World recession deepens

We have at this stage only a few countries which have released March 2020 industrial production data.  The big falls started happening (outside China) in March.  So here's a chart of the year-on-year percentage change in the average of industrial production for China and the USA (which have released March data) compared with the the year-on-year percentage change in my calculation of world industrial production (only available to February).

Numerous indicators have shown that the world economy had started a new upturn, which the covid crash has aborted.  You can see this in the slight uptick in world IP in February.  The USA and China together make up 32.1% of the world economy, and you can see how close the correspondence between world and US/Chinese IP is.  We are clearly heading towards GFC lows.  Because the covid crash has been a rolling affair, by which I mean it's hit different countries at different times and scales, and because lockdown also has been imposed at different times, the recovery will lag.  That's also before we consider that international borders will remain closed affecting air travel, hotels, and restaurants.  The covid crash affected services first.  Now its impact will spread into industrial production.  It still seems likely to me that the low point of year-on-year change in IP and GDP could be as bad as or (probably) worse than during the GFC.

This is a very unusual recession.  But as always in economics, feed-back happens.  The supply shock of lockdowns is leading to a demand shock as businesses close and lay off or furlough workers which will in turn lead to financial shocks as over-extended companies go bankrupt, as workers default on mortgages, as developing countries default on their debt.  In "normal" recessions it is more usual for financial shocks to lead to demand shocks which feeds back into more financial crises.

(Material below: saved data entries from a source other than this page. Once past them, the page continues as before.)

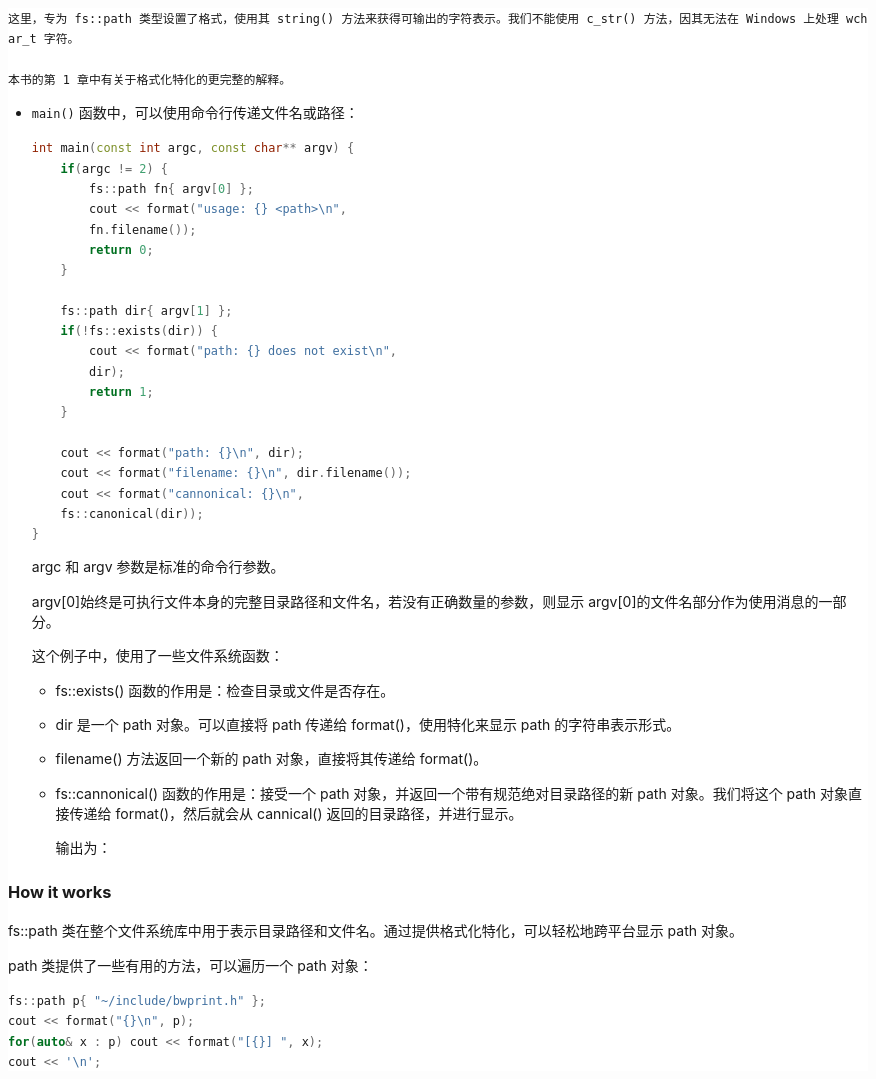     这里，专为 fs::path 类型设置了格式，使用其 string() 方法来获得可输出的字符表示。我们不能使用 c_str() 方法，因其无法在 Windows 上处理 wchar_t 字符。

    本书的第 1 章中有关于格式化特化的更完整的解释。

- `main()` 函数中，可以使用命令行传递文件名或路径：

    ```cpp
    int main(const int argc, const char** argv) {
        if(argc != 2) {
            fs::path fn{ argv[0] };
            cout << format("usage: {} <path>\n",
            fn.filename());
            return 0;
        }

        fs::path dir{ argv[1] };
        if(!fs::exists(dir)) {
            cout << format("path: {} does not exist\n",
            dir);
            return 1;
        }

        cout << format("path: {}\n", dir);
        cout << format("filename: {}\n", dir.filename());
        cout << format("cannonical: {}\n",
        fs::canonical(dir));
    }
    ```

    argc 和 argv 参数是标准的命令行参数。

    argv[0]始终是可执行文件本身的完整目录路径和文件名，若没有正确数量的参数，则显示 argv[0]的文件名部分作为使用消息的一部分。

    这个例子中，使用了一些文件系统函数：

  - fs::exists() 函数的作用是：检查目录或文件是否存在。

  - dir 是一个 path 对象。可以直接将 path 传递给 format()，使用特化来显示 path 的字符串表示形式。

  - filename() 方法返回一个新的 path 对象，直接将其传递给 format()。

  - fs::cannonical() 函数的作用是：接受一个 path 对象，并返回一个带有规范绝对目录路径的新 path 对象。我们将这个 path 对象直接传递给 format()，然后就会从 cannical() 返回的目录路径，并进行显示。

    输出为：

### How it works

fs::path 类在整个文件系统库中用于表示目录路径和文件名。通过提供格式化特化，可以轻松地跨平台显示 path 对象。

path 类提供了一些有用的方法，可以遍历一个 path 对象：

```cpp
fs::path p{ "~/include/bwprint.h" };
cout << format("{}\n", p);
for(auto& x : p) cout << format("[{}] ", x);
cout << '\n';
```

I do not think it will be  a V-shaped recovery.  The USA is floundering, their management of the covid crisis has been abysmal, and fiscal stimulus has been too little, too late.  The Fed gets it; the administration doesn't.  Developing countries in which I include India, Russia and Brazil, as well as other less developed countries, make up more than 20% of the world economy.  Their health systems are too basic to deal with the coronavirus well; they are too poor to borrow vast sums to stimulate their economies; they have too many heavily indebted companies and governments which have borrowed in US$, debts which will not be repaid.  Europe is squabbling about a stimulus package.  Foolishness on the part of the German bloc, but alas all too reminiscent of the follies of the 2011 Euro crisis.  So the European recovery will be slow, the agony of developing countries is far from over, and the US will struggle to get off its knees.   And a big chunk of services will remain way below normal.  More than half the world economy will flounder along in the shallows.  Some of it will drown.